▶ Work request 1
According to the forum post on release groups, what is a Release?
▶ Work request 2
Reproduce the forum post on release groups word for word, starting with "Circling back to" and going on through "don't use MusicBrainz.".

▶ Page text
_____

Circling back to what @petitminion raised here: I think MusicBrainz's logic here is pretty nice and is something that would benefit our users even if they don't use MusicBrainz.
The basic concept goes:
- A Release group is an album
- A Release is a version of that album (e.g. the Japanese print, the UK print)
In most cases, users will only ever have one Release from a Group, but it's definitely possible they might have many different versions. In Apple Music, they handle this by putting a single entry (Release group) forward in the album view:
[upl-image-preview url=https://forum.funkwhale.audio/assets/files/2023-11-15/1700061998-517533-screenshot-2023-11-15-at-162612.png]
When you look at that group, you are taken to a selected Release. The release information is shown alongside the title of the Release group
[upl-image-preview url=https://forum.funkwhale.audio/assets/files/2023-11-15/1700061998-89852-screenshot-2023-11-15-at-162604.png]
At the bottom of this listing, you can see Other versions (other Releases) that are available to you.
[upl-image-preview url=https://forum.funkwhale.audio/assets/files/2023-11-15/1700061998-8782-screenshot-2023-11-15-at-162559.png]
I would suggest that following this pattern would lead to a lot less clutter and would ultimately make a much nicer experience for users. We can easily split this up into:
/api/v2/release_groups
/api/v2/releases
When a user uploads an album, we can use MusicBrainz to fetch this information if it exists or create a new Release group to contain the Release if there is no MBID.
In the frontend, users would mostly just interact with Release groups in the overview, then selected Releases in the album view.
Users should have the ability to add Releases to a Release group, which updates the release_group
ID in the database.
@mjourdan What do you think about this from a design perspective? Does this approach make sense? Or do you think it's better to have releases remain completely separate entities. Ping @gcrk and @petitminion for a backend perspective and @wvffle for a frontend take.

_____

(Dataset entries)
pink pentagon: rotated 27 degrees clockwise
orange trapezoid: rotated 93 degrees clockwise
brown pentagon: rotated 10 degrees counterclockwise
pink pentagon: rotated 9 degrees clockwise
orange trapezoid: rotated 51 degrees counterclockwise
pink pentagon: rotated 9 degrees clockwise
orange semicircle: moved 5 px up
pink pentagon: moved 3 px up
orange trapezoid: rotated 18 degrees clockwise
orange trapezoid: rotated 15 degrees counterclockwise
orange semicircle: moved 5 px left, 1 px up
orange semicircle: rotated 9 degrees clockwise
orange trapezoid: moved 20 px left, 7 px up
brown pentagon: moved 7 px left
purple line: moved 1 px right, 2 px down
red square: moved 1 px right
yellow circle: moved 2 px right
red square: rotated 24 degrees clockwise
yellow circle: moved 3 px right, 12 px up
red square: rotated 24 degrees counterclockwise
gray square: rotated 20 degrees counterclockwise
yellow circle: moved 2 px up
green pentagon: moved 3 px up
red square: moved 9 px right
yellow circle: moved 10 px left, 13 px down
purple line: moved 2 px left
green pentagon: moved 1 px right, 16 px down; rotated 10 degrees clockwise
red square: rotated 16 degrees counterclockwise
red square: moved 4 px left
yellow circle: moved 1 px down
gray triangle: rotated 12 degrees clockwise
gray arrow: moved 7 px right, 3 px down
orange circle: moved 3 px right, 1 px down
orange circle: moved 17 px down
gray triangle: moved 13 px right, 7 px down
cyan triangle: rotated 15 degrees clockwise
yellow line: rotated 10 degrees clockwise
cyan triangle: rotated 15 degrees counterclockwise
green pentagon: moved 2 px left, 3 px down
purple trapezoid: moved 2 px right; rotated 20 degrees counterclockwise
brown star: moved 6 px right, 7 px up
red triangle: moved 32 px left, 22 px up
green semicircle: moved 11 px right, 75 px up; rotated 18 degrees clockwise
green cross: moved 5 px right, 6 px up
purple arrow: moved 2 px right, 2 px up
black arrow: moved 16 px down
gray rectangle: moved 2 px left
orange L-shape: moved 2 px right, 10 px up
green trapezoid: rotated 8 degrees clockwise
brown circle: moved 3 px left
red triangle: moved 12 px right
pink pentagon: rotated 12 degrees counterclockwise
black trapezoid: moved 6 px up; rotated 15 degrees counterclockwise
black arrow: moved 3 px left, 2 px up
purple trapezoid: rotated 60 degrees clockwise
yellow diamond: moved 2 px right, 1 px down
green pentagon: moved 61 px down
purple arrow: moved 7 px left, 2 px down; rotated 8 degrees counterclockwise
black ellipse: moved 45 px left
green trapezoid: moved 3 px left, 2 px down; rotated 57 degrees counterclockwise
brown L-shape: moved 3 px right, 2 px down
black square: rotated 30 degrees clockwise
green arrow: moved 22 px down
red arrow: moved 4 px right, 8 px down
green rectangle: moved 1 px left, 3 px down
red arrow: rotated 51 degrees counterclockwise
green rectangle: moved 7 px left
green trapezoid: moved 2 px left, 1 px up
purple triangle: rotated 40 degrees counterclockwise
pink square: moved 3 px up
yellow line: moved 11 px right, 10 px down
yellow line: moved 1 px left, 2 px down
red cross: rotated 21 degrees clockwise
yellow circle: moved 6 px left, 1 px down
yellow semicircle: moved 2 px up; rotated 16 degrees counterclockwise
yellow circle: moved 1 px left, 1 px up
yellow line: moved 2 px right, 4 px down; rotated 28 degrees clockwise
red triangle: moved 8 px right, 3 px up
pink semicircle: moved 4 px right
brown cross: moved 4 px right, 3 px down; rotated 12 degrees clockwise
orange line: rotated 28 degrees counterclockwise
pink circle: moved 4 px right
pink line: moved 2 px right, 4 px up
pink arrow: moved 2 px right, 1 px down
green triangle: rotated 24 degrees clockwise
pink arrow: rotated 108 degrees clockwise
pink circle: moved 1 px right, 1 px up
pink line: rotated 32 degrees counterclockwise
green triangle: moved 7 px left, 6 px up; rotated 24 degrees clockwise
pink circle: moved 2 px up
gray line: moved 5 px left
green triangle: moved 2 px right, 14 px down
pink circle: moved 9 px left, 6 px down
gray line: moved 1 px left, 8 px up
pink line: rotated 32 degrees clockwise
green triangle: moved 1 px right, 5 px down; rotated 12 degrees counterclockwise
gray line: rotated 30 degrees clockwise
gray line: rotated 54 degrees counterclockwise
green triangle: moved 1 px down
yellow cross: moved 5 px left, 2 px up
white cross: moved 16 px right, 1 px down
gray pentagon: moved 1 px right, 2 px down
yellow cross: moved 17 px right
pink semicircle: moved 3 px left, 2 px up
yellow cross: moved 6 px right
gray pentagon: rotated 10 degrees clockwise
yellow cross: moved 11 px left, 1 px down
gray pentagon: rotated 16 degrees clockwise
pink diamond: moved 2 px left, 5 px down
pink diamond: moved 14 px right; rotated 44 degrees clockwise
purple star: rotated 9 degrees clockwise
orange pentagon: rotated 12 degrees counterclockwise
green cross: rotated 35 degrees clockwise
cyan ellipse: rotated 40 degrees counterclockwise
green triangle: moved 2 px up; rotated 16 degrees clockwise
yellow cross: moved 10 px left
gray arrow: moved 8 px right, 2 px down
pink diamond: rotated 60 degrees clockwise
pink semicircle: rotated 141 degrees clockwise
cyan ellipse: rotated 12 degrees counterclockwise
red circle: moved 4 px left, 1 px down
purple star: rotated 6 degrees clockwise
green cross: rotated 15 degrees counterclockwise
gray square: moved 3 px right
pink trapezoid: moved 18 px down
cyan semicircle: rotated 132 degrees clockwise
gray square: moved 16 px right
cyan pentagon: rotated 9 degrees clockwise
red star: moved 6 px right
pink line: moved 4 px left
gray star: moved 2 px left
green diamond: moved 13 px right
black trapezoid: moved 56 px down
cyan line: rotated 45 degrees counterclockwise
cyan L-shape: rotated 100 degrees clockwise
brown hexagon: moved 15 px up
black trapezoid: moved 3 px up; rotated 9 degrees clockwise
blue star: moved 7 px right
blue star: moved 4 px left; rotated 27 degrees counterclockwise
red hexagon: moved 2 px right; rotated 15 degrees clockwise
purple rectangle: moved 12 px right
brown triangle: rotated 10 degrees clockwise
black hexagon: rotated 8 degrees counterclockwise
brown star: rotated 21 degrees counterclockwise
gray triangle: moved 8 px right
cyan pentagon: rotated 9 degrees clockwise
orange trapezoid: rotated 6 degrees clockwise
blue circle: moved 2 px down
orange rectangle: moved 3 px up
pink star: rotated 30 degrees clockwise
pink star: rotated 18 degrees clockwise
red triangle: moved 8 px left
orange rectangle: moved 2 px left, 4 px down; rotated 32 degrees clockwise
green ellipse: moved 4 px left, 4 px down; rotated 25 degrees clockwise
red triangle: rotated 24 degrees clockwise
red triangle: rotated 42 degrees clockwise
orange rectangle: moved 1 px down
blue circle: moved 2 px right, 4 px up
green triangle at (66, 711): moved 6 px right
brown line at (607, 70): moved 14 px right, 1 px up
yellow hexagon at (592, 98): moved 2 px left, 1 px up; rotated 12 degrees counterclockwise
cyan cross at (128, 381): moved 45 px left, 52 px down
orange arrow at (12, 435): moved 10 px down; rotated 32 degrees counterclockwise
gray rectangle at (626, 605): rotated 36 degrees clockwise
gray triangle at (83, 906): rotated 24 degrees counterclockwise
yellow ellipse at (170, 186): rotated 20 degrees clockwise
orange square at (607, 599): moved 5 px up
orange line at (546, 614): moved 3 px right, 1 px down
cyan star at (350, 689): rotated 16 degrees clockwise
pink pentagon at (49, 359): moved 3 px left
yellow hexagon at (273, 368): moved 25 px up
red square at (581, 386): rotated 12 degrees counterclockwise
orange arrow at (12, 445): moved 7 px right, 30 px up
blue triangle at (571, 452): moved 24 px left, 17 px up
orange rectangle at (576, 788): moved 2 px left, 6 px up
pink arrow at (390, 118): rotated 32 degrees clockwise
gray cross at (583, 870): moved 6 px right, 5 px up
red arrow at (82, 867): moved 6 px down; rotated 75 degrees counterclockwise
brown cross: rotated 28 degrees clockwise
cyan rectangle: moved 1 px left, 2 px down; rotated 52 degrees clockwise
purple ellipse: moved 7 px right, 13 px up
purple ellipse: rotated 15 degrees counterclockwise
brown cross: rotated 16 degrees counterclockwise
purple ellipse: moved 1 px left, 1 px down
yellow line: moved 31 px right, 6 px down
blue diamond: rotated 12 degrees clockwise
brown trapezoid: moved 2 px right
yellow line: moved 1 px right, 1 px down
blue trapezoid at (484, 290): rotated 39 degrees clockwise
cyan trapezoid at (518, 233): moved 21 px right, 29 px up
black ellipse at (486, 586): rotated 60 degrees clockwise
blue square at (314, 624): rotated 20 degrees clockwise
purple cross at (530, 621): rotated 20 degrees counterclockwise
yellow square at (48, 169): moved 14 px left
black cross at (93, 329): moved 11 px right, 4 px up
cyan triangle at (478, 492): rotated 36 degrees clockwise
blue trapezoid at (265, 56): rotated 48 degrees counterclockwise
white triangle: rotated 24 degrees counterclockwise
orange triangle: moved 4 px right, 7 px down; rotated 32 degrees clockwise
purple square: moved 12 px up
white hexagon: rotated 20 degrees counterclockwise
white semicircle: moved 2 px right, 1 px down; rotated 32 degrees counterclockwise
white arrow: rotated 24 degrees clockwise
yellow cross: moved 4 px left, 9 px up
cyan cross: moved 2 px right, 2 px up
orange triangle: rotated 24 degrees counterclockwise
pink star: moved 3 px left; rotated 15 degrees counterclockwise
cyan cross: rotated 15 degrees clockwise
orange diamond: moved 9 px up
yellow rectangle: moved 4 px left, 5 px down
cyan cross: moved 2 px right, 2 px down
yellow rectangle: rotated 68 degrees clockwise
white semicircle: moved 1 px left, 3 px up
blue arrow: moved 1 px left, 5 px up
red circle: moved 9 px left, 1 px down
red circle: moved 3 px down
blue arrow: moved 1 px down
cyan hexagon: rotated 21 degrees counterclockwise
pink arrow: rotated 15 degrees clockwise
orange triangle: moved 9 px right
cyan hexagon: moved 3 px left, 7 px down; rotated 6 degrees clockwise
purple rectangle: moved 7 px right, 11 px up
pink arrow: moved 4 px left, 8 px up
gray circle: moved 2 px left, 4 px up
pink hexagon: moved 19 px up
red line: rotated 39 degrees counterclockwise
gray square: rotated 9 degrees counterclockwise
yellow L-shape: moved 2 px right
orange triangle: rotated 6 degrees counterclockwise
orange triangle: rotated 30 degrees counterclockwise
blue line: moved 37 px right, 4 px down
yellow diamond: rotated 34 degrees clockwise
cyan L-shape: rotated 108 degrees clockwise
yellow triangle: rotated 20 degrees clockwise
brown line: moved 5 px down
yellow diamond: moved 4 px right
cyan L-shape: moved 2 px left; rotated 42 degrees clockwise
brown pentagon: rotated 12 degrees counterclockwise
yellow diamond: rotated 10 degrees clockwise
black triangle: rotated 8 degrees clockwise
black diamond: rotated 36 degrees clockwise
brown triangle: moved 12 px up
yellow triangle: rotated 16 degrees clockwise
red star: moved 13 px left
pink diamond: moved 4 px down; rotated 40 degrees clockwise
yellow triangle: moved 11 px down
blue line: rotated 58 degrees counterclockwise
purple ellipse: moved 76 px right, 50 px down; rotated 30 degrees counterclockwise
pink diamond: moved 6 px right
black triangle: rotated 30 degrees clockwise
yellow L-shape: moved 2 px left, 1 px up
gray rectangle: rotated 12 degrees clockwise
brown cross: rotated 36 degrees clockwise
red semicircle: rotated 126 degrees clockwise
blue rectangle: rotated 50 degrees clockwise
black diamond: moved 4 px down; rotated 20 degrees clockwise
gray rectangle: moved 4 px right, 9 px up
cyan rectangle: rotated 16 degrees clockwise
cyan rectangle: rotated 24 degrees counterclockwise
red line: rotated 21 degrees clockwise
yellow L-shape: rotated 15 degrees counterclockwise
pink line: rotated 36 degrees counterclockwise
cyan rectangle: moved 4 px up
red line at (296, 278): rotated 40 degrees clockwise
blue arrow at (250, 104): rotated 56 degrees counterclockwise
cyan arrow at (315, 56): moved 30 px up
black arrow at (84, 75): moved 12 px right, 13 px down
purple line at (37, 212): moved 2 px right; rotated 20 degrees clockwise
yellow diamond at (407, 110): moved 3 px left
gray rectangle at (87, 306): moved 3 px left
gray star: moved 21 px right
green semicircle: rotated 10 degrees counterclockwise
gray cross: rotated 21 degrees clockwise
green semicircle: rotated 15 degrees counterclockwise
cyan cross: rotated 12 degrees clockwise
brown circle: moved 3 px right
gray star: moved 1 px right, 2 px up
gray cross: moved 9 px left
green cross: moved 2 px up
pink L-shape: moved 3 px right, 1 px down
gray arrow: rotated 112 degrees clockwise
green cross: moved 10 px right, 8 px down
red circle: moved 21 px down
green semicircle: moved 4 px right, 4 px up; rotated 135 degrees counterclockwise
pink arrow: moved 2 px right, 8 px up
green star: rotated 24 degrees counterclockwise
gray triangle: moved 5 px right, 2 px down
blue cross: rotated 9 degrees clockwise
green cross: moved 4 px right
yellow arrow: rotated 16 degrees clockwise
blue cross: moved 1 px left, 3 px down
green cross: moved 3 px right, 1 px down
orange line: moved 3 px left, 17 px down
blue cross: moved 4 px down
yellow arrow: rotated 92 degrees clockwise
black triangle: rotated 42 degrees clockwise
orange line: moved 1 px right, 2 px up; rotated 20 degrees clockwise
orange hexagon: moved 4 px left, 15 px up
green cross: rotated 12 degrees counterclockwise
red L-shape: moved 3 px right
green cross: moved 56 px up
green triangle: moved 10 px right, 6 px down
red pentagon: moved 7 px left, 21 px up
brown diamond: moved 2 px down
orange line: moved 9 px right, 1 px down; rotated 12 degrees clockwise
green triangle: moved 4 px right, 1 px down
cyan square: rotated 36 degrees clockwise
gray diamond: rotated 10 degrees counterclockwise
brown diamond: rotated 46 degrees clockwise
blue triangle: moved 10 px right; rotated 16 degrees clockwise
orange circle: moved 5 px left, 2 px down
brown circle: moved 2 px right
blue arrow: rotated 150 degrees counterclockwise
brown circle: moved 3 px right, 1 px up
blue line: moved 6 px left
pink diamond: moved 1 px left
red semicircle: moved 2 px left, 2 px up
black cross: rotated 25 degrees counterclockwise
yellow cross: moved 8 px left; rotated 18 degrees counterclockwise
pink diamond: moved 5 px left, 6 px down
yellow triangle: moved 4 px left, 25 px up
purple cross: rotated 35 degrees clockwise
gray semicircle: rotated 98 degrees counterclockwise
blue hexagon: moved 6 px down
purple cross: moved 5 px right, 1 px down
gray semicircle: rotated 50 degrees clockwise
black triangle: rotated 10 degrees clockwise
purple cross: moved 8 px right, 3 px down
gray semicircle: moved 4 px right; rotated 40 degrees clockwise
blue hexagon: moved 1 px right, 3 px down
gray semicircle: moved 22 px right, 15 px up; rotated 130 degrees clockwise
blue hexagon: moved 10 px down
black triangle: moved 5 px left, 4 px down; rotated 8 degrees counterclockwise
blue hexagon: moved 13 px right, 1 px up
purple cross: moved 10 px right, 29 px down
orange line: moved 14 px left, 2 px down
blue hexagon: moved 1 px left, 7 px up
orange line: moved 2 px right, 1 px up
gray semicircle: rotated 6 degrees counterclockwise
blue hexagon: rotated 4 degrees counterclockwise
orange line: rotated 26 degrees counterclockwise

_____

▶ Reply 1
A version of an album, such as the Japanese print or the UK print.

▶ Reply 2
Circling back to what @petitminion raised here: I think MusicBrainz's logic here is pretty nice and is something that would benefit our users even if they don't use MusicBrainz.